* [Input for this task]:
▬▬▬▬▬▬
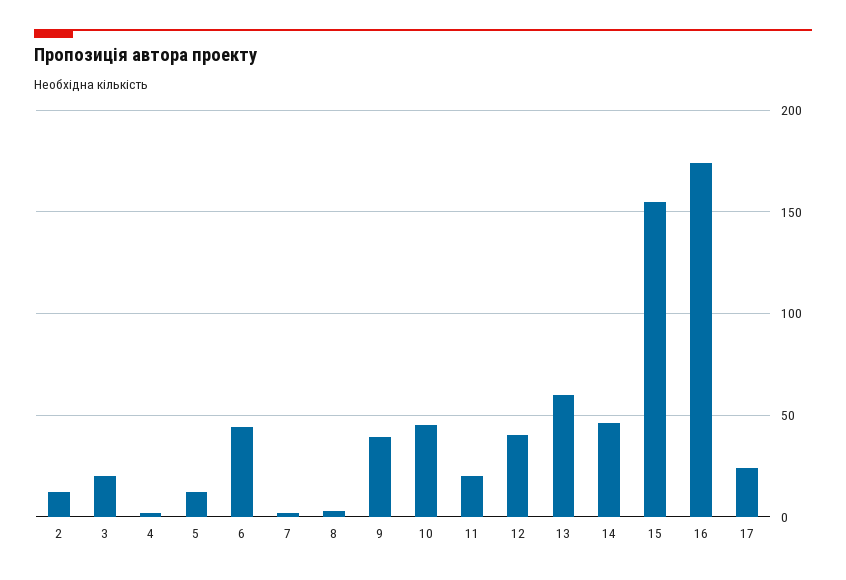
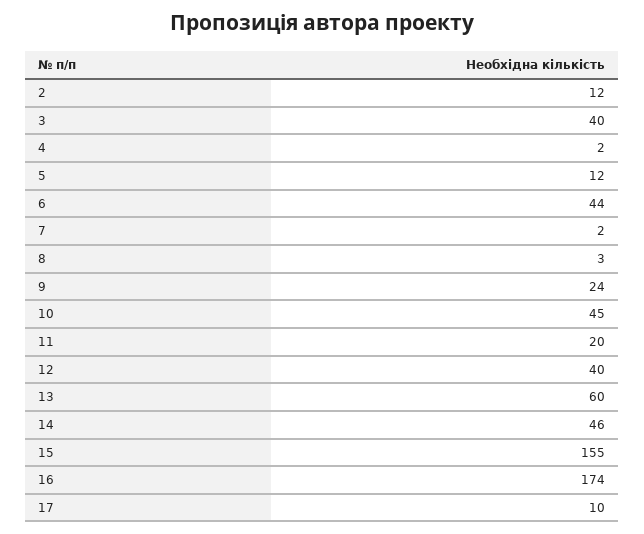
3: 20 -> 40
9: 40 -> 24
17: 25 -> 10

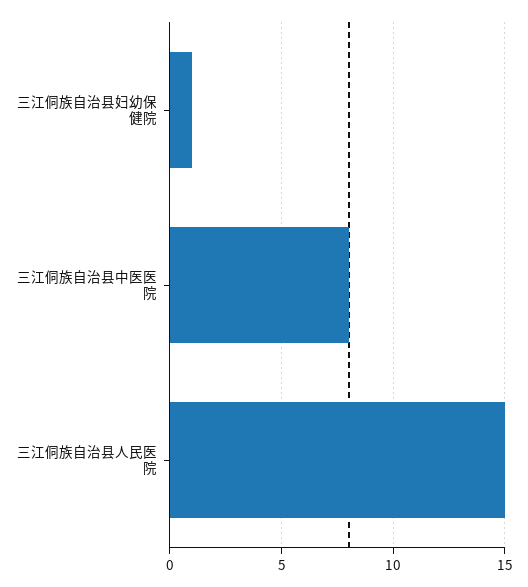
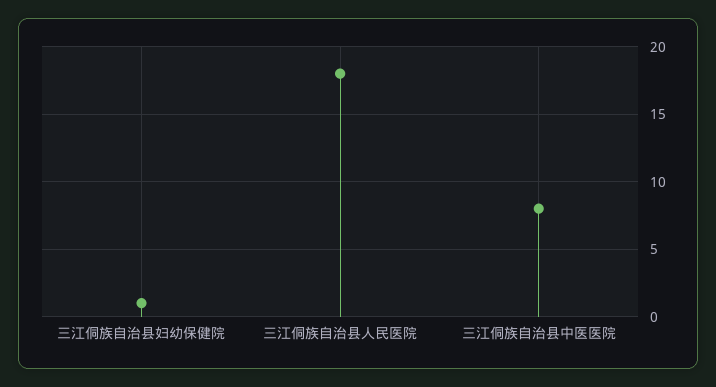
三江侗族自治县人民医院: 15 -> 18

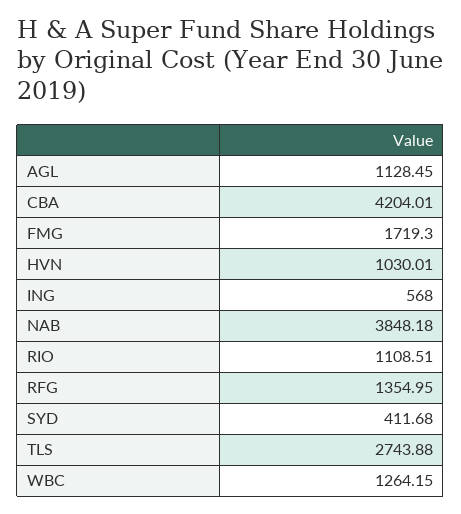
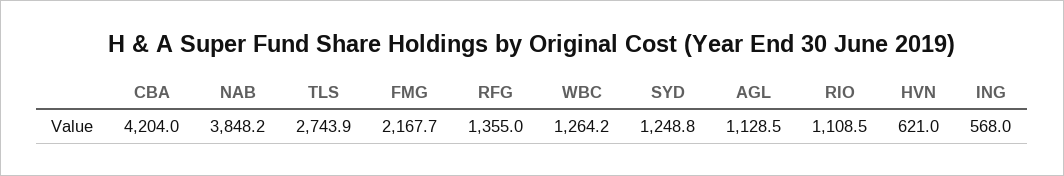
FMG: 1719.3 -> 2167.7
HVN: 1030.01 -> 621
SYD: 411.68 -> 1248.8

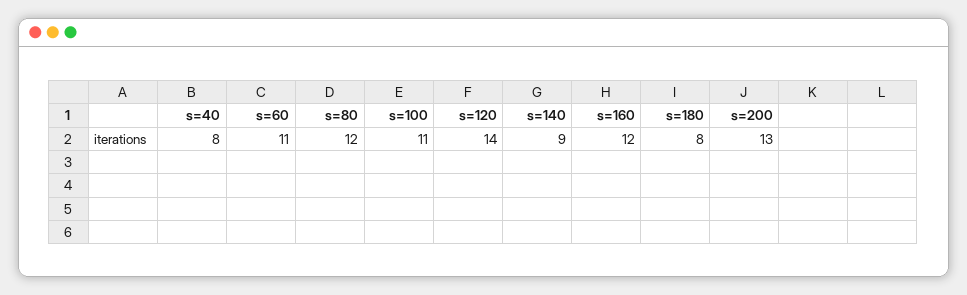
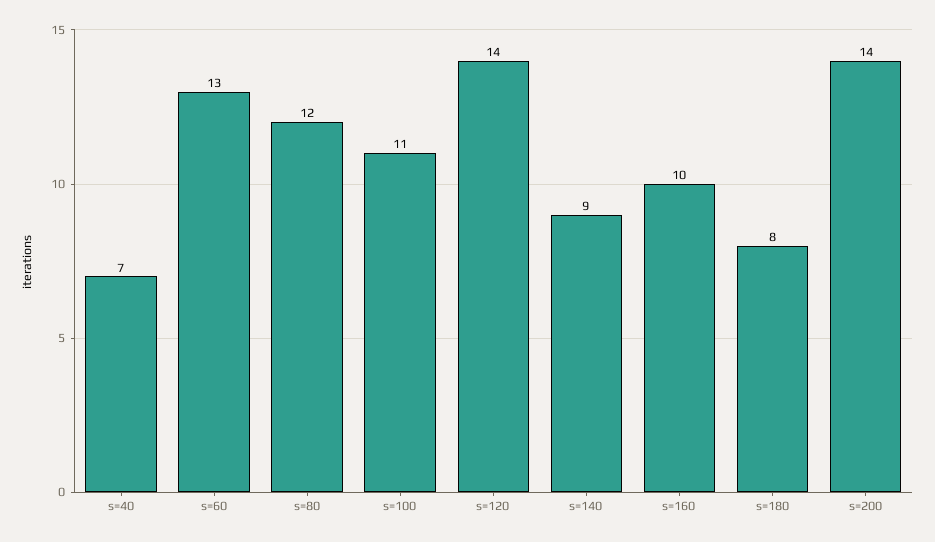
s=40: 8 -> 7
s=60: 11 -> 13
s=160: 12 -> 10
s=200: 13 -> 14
▬▬▬▬▬▬
* [Exercise details]: Only the lines from the one containing "HVN: 1030.01 -> 621" through the end of the records are wanted, set down exactly and without their pictures.

* [The answer]:
HVN: 1030.01 -> 621
SYD: 411.68 -> 1248.8

s=40: 8 -> 7
s=60: 11 -> 13
s=160: 12 -> 10
s=200: 13 -> 14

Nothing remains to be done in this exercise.